Abstracts of major presentations of the International Development Research Council (IDRC), the world’s preeminent corporate real estate association.
“Building New Economy Towns,” Florida World Congress, Nov. 7, 2000:
If your company is still building class A office space in remote suburban locations that force workers to spend two hours a day trapped in traffic, Andres Duany has a word of advice for you: Stop. “I don’t know how many of you hold class A office space, but get rid of it,” Duany told IDRC attendees in a standing-room-only workshop in Orlando. “Class A office buildings are all dinosaurs. The cool people wouldn’t be caught dead working in class A office space.”
His point? The tastes and demands of the work force have changed, but corporate real estate managers haven’t changed to meet them. Duany, founding principal of the architectural firm Duany Plater-Zyberk & Co., said that the trend toward New Urbanism and Neo-Traditional design is forcing corporate space planners to re-evaluate their approach to facility placement and design.
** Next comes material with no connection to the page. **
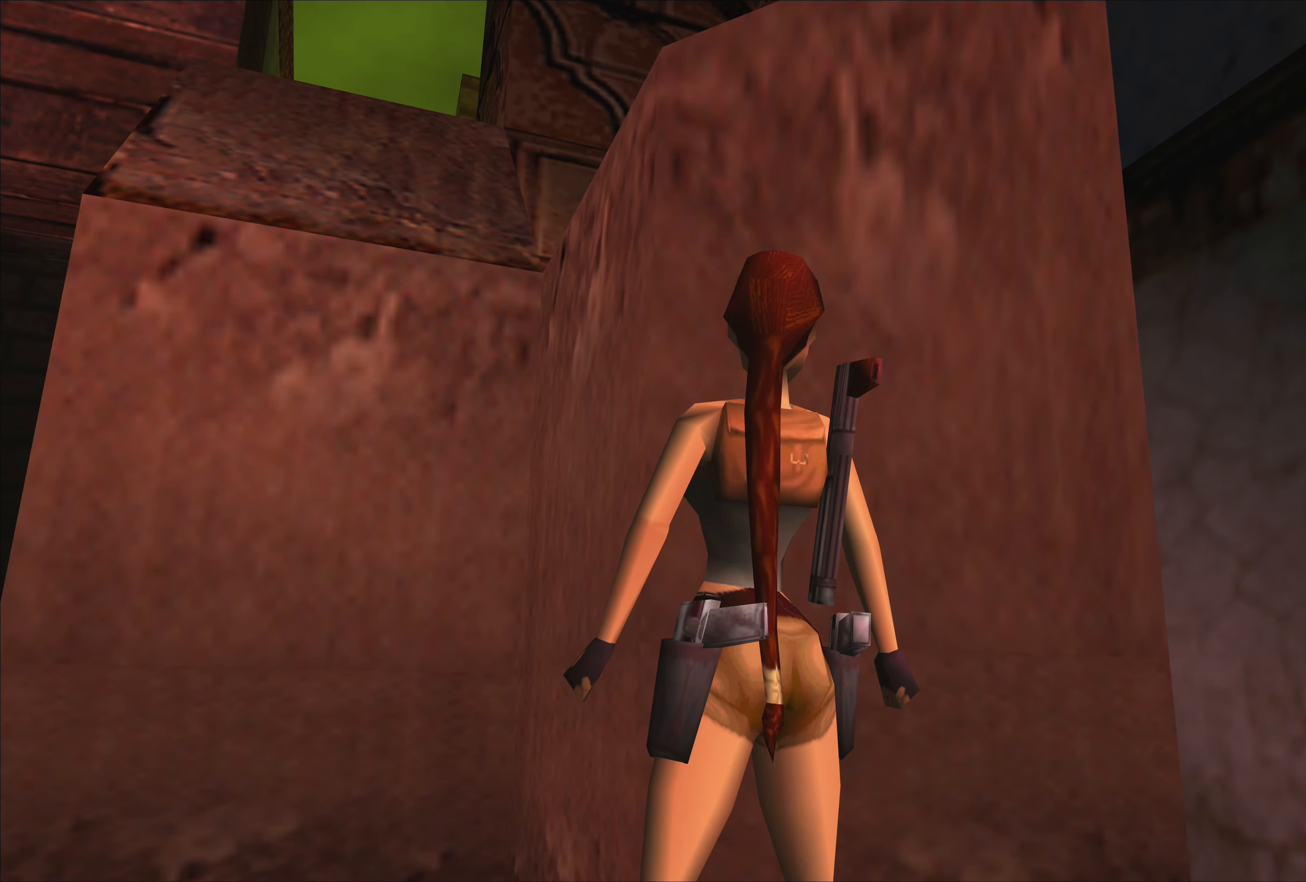
{"buttons": [], "left_stick": "center", "events": [[284, "left_stick", "center"]]}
“People are actually repulsed by the next new office building,” he said. “Very, very often, less is more. If you have formica in your elevator, tear it off and the leave the glue. People show up informally dressed and make your class A atriums look stupid.” Moreover, he added, some 25 million Americans now work from home — a sign that centralized corporate headquarters facilities are going the way of the executive wash room.
“The great American dream is not owning your own home. It is being your own boss,” said the architect who designed the new town of Seaside in Northwest Florida. “What’s ‘in’ is the old urban fabric of America. The new parallel reality are the old downtowns where people live, work and play. Contrast that with suburbia, where you need a car trip to perform every single human activity of life.”
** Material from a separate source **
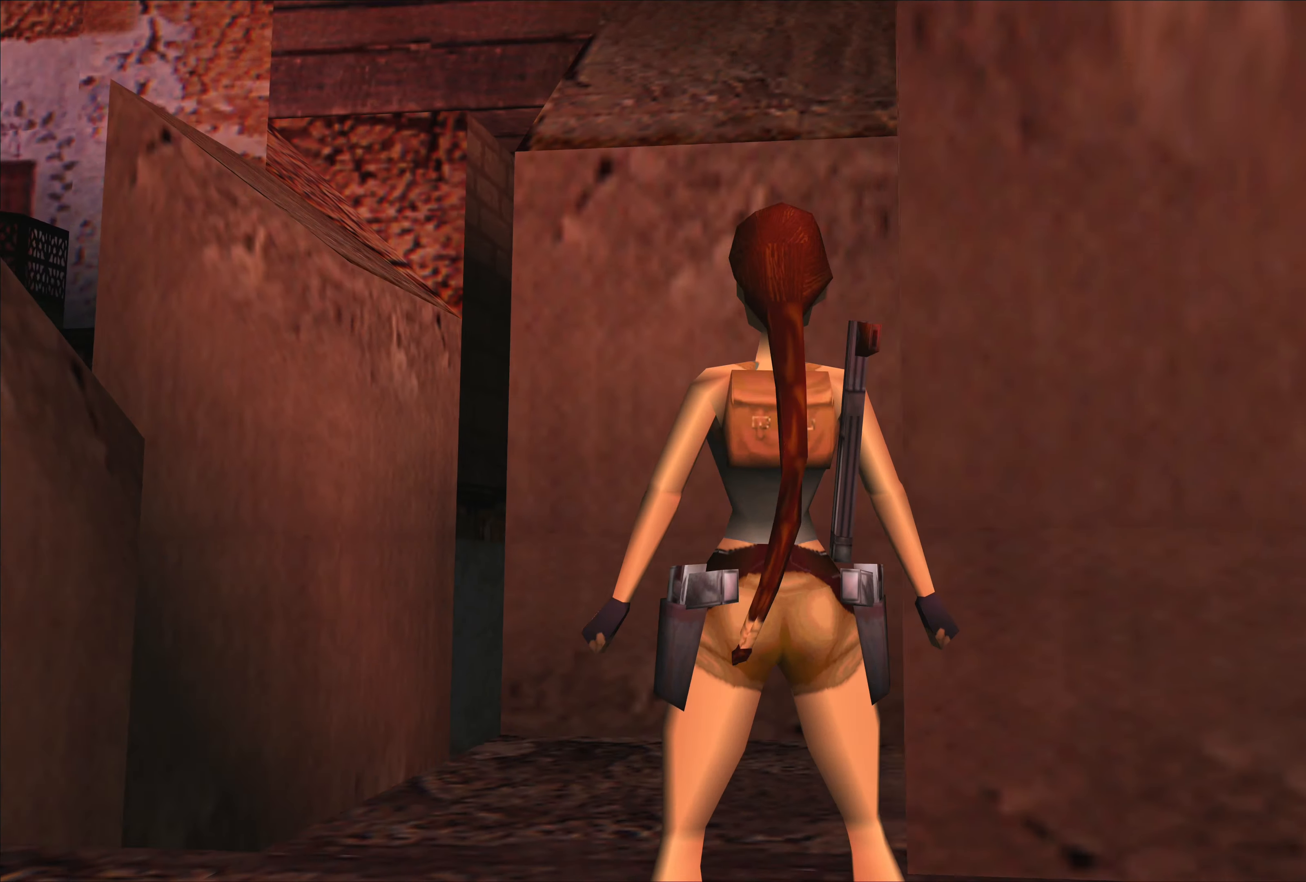
{"buttons": [], "left_stick": "up", "events": [[67, "left_stick", "up"]]}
New towns aren’t just more functional; they’re what people want, said Richard Florida, professor at the Heinz School at Carnegie Mellon University. “What’s really new about the New Economy is a shift from a company-dominated world to a world where the people call the shots,” he said. “And that affects all of us. It makes place more important now than ever before.”
“Perfecting Critical E-Real Estate Infrastructures While Sustaining Corporate Competitive Advantage,” Florida World Congress, Nov. 8, 2000:
How do you plan for your company’s future e-business needs? More importantly, how do you pay for them? Those two questions should be at the forefront of the thinking of corporate real estate executives, according to Bill McNee, president of Saugatuck Technology and a fellow at The Gartner Group, a leading consulting firm in the information technology arena.
“Our research shows that through 2003, about 75 percent of all enterprises will under-budget their e-business transformation costs by 50 percent or more,” said McNee. “That is because we don’t yet understand the integration costs of business-to-business. They typically show up 150 percent over budget.”
With B2B e-commerce expected to grow from $45 billion in 1998 to $403 billion within three years, it is absolutely critical that companies plan ahead for every aspect of their e-business transformation, said McNee. “One thing we know now is that pure dot-com business models will not dominate in the future. In reality, we are seeing a real migration toward a bricks-and-clicks model of doing business.”